# Orientation



## mdddd1717 (Jun 26, 2017)

I was hired a couple weeks ago and I have my orientation coming up soon and I have a few questions that hopefully you guys can help me with.

1) I know this is probably different everywhere, but where do I go as soon as I go in for orientation? Do I need to check in with guest services? 

2) I'm not completely sure what to wear... the lady on the phone told me but I think I may have misunderstood her. I'm pretty sure she said there was no need for red and khaki so I was thinking just a red shirt and jeans just to be safe.

3) Does anyone know about how long orientation lasts?

4) What does orientation consist of? 

5) I know I have a vacation that I'll need off in a couple weeks, will it be OK if that interferes with my training? How do I get this time off?

Thanks!


----------



## Doglover89 (Jun 26, 2017)

1) At my store, yes- guest services. 
2) Just something nice and neat looking. No need for the red & khaki. You should be good with a red shirt and jeans, as long as they don't have holes.
3) Usually a couple hours.
4) Watching training videos, filling out paperwork, getting a tour of the store, receiving your training schedule and discount card, etc.
5) You should have already told your HR/interviewers about any time off you'd need. Since you didn't, let them know ASAP and make sure they can accommodate you.


----------



## Militantagnostic (Jun 26, 2017)

You may get some cashier training as well


----------



## HRZone (Jun 26, 2017)

mdddd1717 said:


> I'm pretty sure she said there was no need for red and khaki so I was thinking just a red shirt and jeans just to be safe.



They don't want guest to bother you during the be the guest activity so they generally don't want you to wear red and khaki until your first real shift.



mdddd1717 said:


> 3) Does anyone know about how long orientation lasts?



No one can tell you that but your store. My old store did almost all training and so orientation was a legit 8 hour shift, my first store it was only a 3 hour thing. If you are just curious thats one thing but if you need to be somewhere you would be wise to call and ask.



mdddd1717 said:


> 5) I know I have a vacation that I'll need off in a couple weeks, will it be OK if that interferes with my training? How do I get this time off?



You were supposed to tell them about your vacation during your interview. If you did not tell them right away and see if they are willing to block those days out. I write training schedules before orientation so don't wait until the last minute. Ask asap


----------



## mdddd1717 (Jun 26, 2017)

What is the be the guest activity?


----------



## HRZone (Jun 26, 2017)

mdddd1717 said:


> What is the be the guest activity?



Scavenger hunt


----------



## MikeT7456 (Aug 15, 2017)

My orientation is taking forever to get a date I was hired on July 31,2017 and was told to ignore the email and now I'm pissed because the lady said it was Gibbs real soon for a orientation call but I then them 7x to see when will I start orientation and still have no date
Can someone help


----------



## mandie89 (Aug 15, 2017)

EXERCISE OBJECTIVE: Can you transcribe the part of the orientation thread that begins with the words "## Doglover89 (Jun" and ends with "don't have holes."? You won't need the material that comes next.

RECORDS PROVIDED:
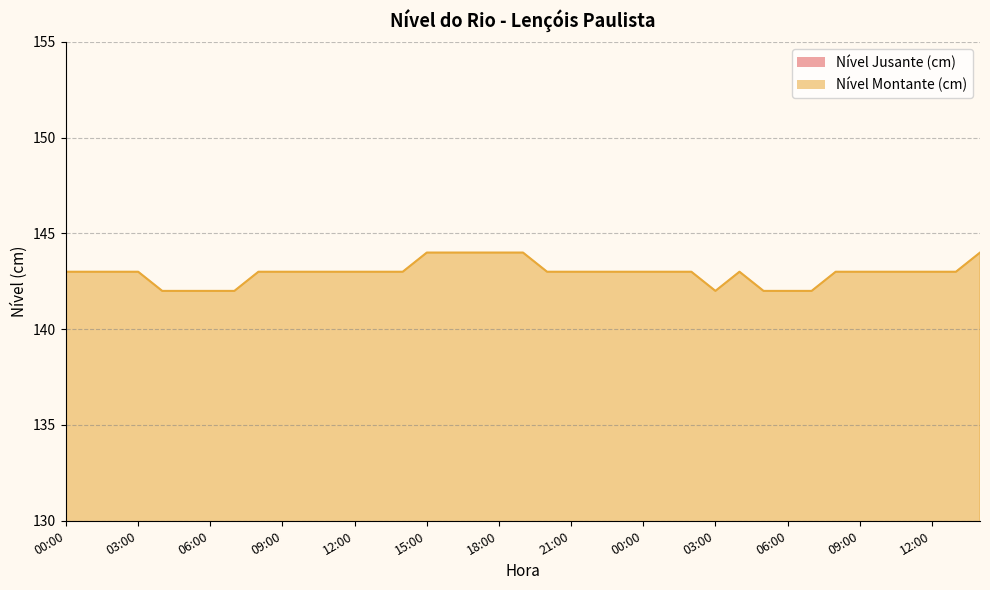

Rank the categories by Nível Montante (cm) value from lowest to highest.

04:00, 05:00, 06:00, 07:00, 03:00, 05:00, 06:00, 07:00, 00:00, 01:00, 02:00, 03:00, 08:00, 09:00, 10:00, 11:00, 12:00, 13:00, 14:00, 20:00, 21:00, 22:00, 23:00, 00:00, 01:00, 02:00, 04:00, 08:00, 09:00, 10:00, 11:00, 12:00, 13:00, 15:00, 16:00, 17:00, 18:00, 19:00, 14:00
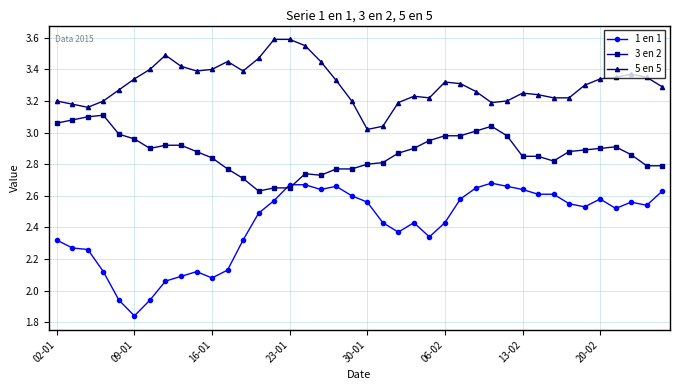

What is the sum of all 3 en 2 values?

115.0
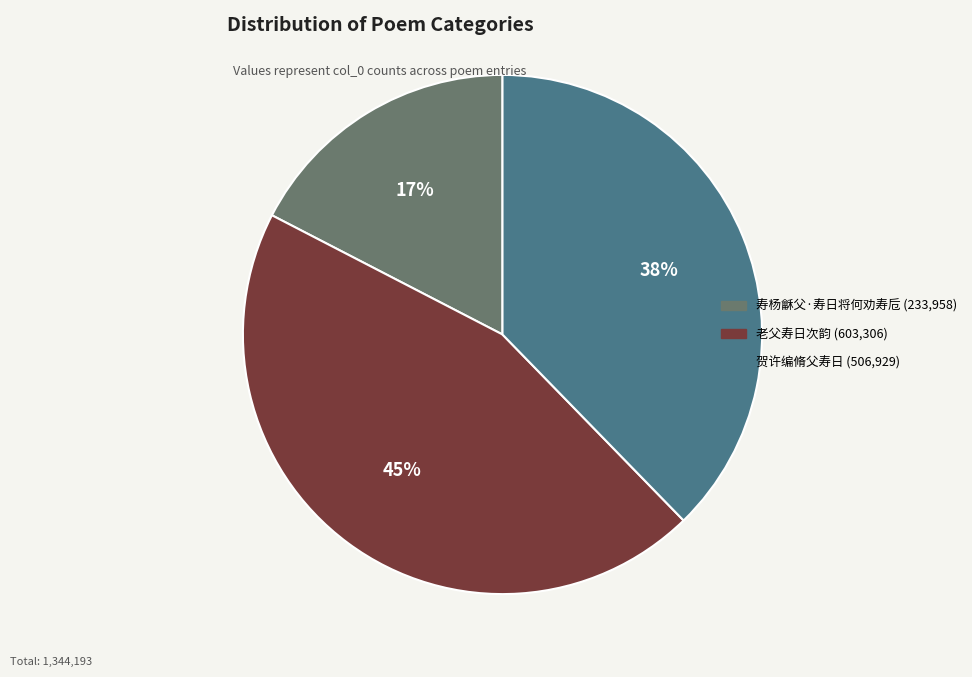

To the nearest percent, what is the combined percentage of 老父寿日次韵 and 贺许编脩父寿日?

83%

SOLUTION BELOW:
## Doglover89 (Jun 26, 2017)

1) At my store, yes- guest services. 
2) Just something nice and neat looking. No need for the red & khaki. You should be good with a red shirt and jeans, as long as they don't have holes.